A Queda da Bastilha fez da França a matriz do próprio conceito moderno de revolução e da ruptura das instituições, nascidas de uma consciência profunda da perda da sua legitimidade. A guilhotina de Luiz XVI marcava a virada de página dos absolutismos esclarecidos do começo do Estado-nação de nosso tempo. Paris, de novo, foi protagonista de Maio de 1968, a que, agora, quer se associar, com o mesmo chicote inesperado da insurreição, a força dos incêndios repetidos, que passaram da subúrbia parisiense a ameaçar mais de uma centena de cidades francesas. A sucessão de queimas de automóveis, num braseiro sistemático, sem líderes nem palavras de ordem, até onde indica um desses movimentos de um inconsciente social, tectônico, sublevado? Não estamos mais diante de uma intelligentsia vigilantíssima que levou ao século da enciclopédia, à instituição do ideal político da liberdade, igualdade e fraternidade.
A França tem a tessitura social mais rica da Europa, a evidenciar a transparência dessa revolução à obra e a criar o espaço natural para essas outras rebeldias. É a consciência arraigada do estado de direito, do respeito às liberdades e da força da cidadania, tanto para o protesto maduro contra as instituições quanto para saber quando deve parar. E esse marco dependerá do reconhecimento do peso dos atores que foram à comoção das ruas. Em 1969, o estudantado, a partir das ruas da Sorbonne, levou o cutelo das gerações ao seu melhor fio.

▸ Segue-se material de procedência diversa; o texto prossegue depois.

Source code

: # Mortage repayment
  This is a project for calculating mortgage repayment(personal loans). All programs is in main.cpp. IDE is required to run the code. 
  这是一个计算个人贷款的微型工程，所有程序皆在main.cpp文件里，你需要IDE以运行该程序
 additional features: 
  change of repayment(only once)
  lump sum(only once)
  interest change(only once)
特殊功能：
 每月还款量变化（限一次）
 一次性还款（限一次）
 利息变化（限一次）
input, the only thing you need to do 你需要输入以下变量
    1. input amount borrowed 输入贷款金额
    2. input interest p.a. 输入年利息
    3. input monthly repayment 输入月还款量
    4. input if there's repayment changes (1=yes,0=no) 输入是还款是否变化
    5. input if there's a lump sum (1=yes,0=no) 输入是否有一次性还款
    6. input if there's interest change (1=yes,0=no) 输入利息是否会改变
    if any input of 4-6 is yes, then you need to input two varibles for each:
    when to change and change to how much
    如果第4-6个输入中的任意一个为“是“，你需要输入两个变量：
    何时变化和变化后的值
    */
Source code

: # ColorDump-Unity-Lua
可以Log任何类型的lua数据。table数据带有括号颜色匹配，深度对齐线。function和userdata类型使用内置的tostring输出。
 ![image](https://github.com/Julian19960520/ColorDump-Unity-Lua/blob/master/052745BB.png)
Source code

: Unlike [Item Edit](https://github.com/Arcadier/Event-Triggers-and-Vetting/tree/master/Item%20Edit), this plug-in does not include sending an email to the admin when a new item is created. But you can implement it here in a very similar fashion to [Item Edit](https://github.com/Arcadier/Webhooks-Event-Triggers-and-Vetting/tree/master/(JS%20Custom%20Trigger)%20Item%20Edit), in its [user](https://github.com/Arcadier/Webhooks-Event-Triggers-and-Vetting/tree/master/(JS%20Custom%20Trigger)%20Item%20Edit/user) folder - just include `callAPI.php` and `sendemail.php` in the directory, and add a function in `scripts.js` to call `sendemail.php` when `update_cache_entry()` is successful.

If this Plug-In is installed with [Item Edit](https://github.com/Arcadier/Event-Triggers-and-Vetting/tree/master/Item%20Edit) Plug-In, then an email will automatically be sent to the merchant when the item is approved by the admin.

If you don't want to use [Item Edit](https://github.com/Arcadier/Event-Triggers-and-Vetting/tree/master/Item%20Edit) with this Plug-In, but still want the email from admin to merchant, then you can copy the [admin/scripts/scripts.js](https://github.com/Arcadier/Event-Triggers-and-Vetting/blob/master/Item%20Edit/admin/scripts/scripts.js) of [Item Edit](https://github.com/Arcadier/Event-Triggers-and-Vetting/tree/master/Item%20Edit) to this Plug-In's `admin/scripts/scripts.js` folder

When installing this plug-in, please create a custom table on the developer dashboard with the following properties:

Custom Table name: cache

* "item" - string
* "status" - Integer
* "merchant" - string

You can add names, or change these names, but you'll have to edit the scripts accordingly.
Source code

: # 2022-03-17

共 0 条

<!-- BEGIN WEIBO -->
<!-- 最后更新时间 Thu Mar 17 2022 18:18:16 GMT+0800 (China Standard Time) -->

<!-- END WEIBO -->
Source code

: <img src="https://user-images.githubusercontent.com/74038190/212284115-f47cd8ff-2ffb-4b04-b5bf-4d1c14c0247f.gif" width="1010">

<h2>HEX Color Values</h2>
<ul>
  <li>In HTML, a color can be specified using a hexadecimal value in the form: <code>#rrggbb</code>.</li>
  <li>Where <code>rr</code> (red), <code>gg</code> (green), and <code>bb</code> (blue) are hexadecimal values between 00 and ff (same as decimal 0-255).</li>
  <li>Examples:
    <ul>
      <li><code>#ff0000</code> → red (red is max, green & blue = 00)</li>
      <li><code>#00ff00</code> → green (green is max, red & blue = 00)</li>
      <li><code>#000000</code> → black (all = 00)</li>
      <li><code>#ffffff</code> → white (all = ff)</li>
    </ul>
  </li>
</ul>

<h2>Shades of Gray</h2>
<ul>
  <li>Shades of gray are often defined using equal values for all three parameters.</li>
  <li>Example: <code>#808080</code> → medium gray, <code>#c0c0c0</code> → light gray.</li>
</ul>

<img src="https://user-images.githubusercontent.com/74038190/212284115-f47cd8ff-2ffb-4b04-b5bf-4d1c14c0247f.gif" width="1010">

Respondeu à sensação de obsolescência do regime instalado das liberdades. A nova violência escandalizava mais que destruía, e o descalçamento do Quartier Latin traduzia essa rebeldia de dentro, do nervo de uma desatualização geracional, e também do até onde iria a chienlit, o uivo das ruas a marcar o fim do gaullismo. Ou do peso do status quo, diante da exigência de uma nova consciência dos valores nacionais e da mudança.
A esquerda, inclusive, levou mais tempo que o centro em reencontrar o que seria a presença da França na alternativa ao modelo neoliberal, na adequação do socialismo ao mundo de após a Guerra Fria. O que incendiou o subúrbio parisiense agora foi a própria transposição do colonialismo ao centro do sistema; foi o sentimento de exclusão dos milhões de norte-africanos, turcos, vietnamitas, que exatamente são estrangeiros anônimos, sans papiers, a causar o enfarto da megalópole sem, inclusive, atingir o centro da capital.
A insatisfação é a de um estado de espírito em que a França do universalismo dos valores da revolução sofre a convivência com a diferença, e não a reconhece. Aceitou a migração das periferias, mas desconhecendo as condições de marginalidade, de miséria, desemprego e violência, em que se reproduzia a velha contradição dos mundos coloniais, na sua empáfia civilizatória.
A violência que levou esse inconsciente social a pôr fogo nos carros das calçadas dos bairros islâmicos tem a força dessas tomadas de consciência tão atrasadas quanto incontroláveis. E não se definirão sem quase que um novo pacto social, pelo qual a França faça um mea culpa da própria arrogância-cidadã, reconhecendo as diferenças dos que acolheu, e da política de integração, que deverá acompanhar o ingresso no paraíso e a tolerância talvez, ainda imperial, com a penetração dos clandestinos culturais nas suas muralhas.
A conflagração não transpõe apenas o contraponto colonial, mas o acelera. Põe em causa essa contenção política de agora da França, devolvida dos velhos padrões estatais, ao se fechar aos horizontes definitivos do continente integrado. O país que derrubou o projeto de Constituição européia é o que cedeu ao ranço paroquial na memória característica da velha nação. Reage para mostrar que a identidade coletiva se faz tanto da mudança, quanto do não deixar-se levar pelo roldão inovador.
Os argelinos, senegaleses ou turcos viveram a retranca de um país que se furtou à grande moção do mercado maior, pelo ''não'' ao plebiscito pró-Europa. O Maio de 68, que desprovincializou a França, repete-se agora para lembrar-lhe que a sua nova população periférica veio para ficar. Os sans papiers não querem ser cidadãos de segunda classe. A onda pede desaguadouro maior e definitivo. E a França sabe que só se a distende se o alvo dessa grande maré for uma Europa integrada e não o centro de Paris, guardado pelos cachorros e os cassetetes eletrônicos da polícia de Sarkozy.